Il
Bicycle
Film Festival
andava piuttosto bene, a sentire Brendt Barbur, trentatreenne di
origini italiane che l’ha fondato a New York e a San Francisco un
paio d’anni fa, per celebrare le rappresentazioni filmiche della
bici. Dalla scorsa estate, però, quando alcune centinaia di giovani
ciclisti di Critical Mass sono stati arrestati a New York durante le
proteste contro la convenzione repubblicana, la bici ha acquisito
agli occhi di molti più giovani quel valore di simbolo di libertà,
cultura ambientalista, e anti-convenzionalità che ha sempre avuto
per i patiti di Critical Mass. Così il piccolo festival di Brendt
Barbur, il cui quartier generale è il suo appartamento monovano nel
West Village di New York, promette di crescere. E dopo aver fatto il
pienone a ottobre a San Francisco, il “direttore” sta adesso
preparando l’edizione newyorkese del festival (maggio 12-15) e una
nuova edizione a Los Angeles (giugno 17-18). E progetta già di
portarlo a Londra e Tokyo.
Tutti
i film del festival hanno la bici come protagonista assoluta, ma
l’approccio varia. Per esempio,
Lucas
Brunelle
riprende i ciclisti tramite webcamere montate su un buffo casco,
mentre partecipa alle corse lui stesso. Qualche esempio:
Drag Race
New York City;
Rumble
Through The Bronx;
San
Francisco.
Unico problema: questi video non saranno un pochino ripetitivi? Se
lo dici a Brendt, lui risponde che ci sono pochissime persone capaci
di guidare una bici così, nel bel mezzo del traffico. Comunque sia,
i video durano cinque minuti ciascuno, e la colonna sonora si serve
di pezzi come “Welcome To the Jungle” dei Guns ‘n’ Roses e di sirene
della polizia vere o immaginarie per animare il tutto.
All’ultimo
festival poi, hanno contribuito pure i Neistat Brothers con
Bike
Thief
(4 minuti). Van e Casey Neistat, nati in Connecticut, senza nessuna
istruzione in campo cinematografico ma dotati di talento e spirito
decisamente battagliero, si sono trasferiti a New York (l’uno sei
anni fa e l’altro tre anni fa) per sfondare come registi. E hanno
girato in tutto
127 film,
quasi tutti non legati alle bici, e diversi interessanti. Di recente
hanno cominciando ad attirare l’attenzione di alcune riviste (soprattutto
di moda) e giornali neworkesi. Comunque, “Bike Thief” è un film
decisamente “ciclico” – e lo sa chiunque possieda una bici a New
York. Infatti, nel giugno del 2001, appena trasferitosi a New York,
Casey ha visto la sua bici sparire, rubata davanti al suo
appartamento nell’East Village. In totale, i due Neistat si sono
visti rubare bici e pezzi di bici per un totale di 1800 dollari,
provando vanamente a incatenare il mezzo con le tecniche più sicure.

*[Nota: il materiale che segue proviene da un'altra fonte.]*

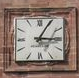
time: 3:04
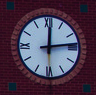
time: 12:13
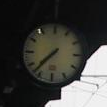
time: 7:37
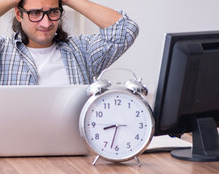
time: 8:32
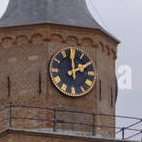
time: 1:59
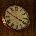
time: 3:50
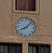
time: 8:07
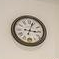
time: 3:03
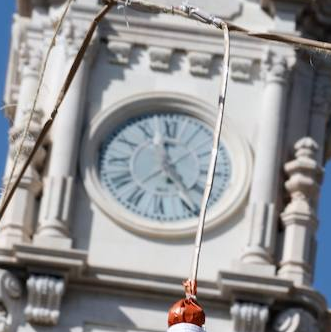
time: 4:59
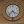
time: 4:36
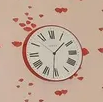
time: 1:31
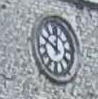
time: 12:49
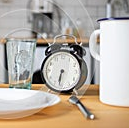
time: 6:31
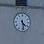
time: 4:28
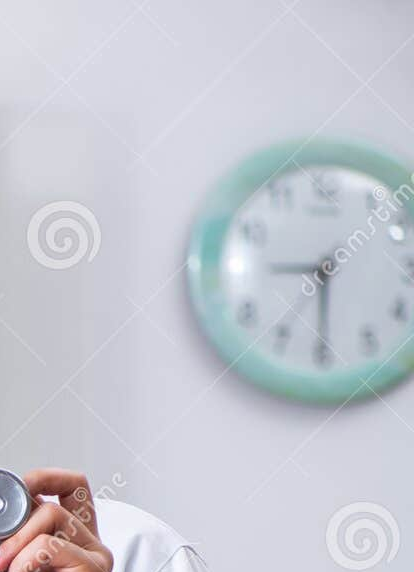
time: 9:07
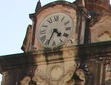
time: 4:34
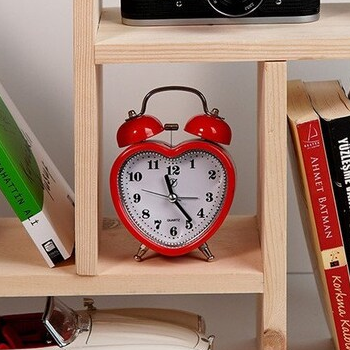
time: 11:23
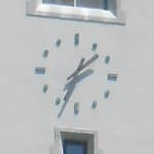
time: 1:33
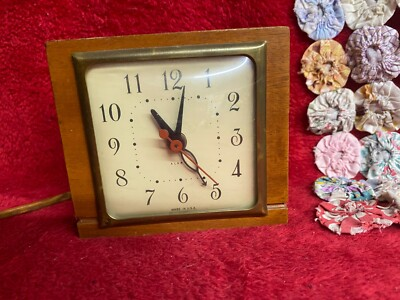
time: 12:24
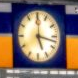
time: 5:17
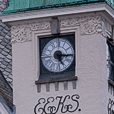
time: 5:15
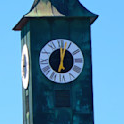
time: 12:03
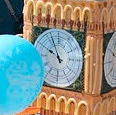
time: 9:56
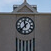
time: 11:37
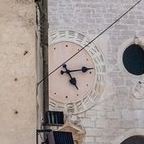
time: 4:13
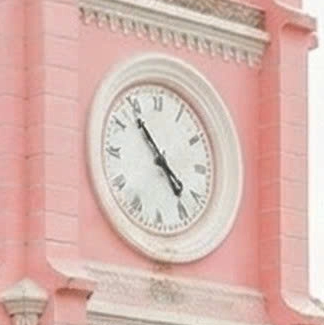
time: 4:23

E così questo loro film, girato lo scorso marzo, è uno studio dalla
prospettiva del ladro, per vedere quanto è difficile rubare una bici
a New York.
L’ultima
edizione del festival è stata pure preceduta da una particolare
parata di una cinquantina di ciclisti che pedalavano indossando
grosse sacche bianche di nylon che si gonfiano al vento.
L’inventrice della cosiddetta
Aeolian
ride
è Jessica Findley e anche lei ha girato un
corto
presentato all’ultimo Bycicle Film Festival.
Per partecipare alla prossima edizione basta mandare il proprio film
a Brendt Barbur (brendt@bicyclefilmfestival.com),
entro il 18 febbraio.
P.S.: Brendt dice che una scena di inseguimento in bicicletta in un
thriller non basta a classificarlo. Deve trattarsi di una autentica
celebrazione dell’amato mezzo a due ruote.